### YOUR INSTRUCTIONS:
The lines of the records that include "pixels" should all be copied.

### SUPPLIED DATA:
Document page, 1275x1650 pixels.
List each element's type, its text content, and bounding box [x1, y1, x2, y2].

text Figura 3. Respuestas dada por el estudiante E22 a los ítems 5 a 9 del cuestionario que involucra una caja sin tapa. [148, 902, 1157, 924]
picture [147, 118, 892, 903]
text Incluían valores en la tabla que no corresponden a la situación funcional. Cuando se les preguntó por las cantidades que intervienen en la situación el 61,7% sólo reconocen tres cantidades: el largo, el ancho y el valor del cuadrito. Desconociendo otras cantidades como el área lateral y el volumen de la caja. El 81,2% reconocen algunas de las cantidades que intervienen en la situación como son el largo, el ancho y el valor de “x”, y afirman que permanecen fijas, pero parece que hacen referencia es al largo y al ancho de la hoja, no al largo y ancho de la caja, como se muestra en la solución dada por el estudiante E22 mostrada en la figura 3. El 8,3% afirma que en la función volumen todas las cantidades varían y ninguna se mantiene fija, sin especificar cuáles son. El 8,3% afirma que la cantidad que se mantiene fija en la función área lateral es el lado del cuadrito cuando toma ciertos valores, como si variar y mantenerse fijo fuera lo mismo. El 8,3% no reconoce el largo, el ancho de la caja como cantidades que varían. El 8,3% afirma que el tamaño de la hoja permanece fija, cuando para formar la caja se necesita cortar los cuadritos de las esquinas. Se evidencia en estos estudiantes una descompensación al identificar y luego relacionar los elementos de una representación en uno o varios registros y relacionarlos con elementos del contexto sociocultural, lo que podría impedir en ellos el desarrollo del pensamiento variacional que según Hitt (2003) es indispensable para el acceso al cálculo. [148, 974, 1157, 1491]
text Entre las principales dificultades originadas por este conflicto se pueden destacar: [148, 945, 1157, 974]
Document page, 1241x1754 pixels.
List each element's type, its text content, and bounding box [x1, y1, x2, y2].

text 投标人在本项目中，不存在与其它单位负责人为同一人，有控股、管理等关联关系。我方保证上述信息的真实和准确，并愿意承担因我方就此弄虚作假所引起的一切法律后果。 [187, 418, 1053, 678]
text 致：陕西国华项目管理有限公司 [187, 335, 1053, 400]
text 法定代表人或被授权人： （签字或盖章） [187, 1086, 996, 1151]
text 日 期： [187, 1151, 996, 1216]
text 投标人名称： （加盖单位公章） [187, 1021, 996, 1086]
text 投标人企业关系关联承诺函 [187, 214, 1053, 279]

### ANSWER SECTION:
Document page, 1275x1650 pixels.
Document page, 1241x1754 pixels.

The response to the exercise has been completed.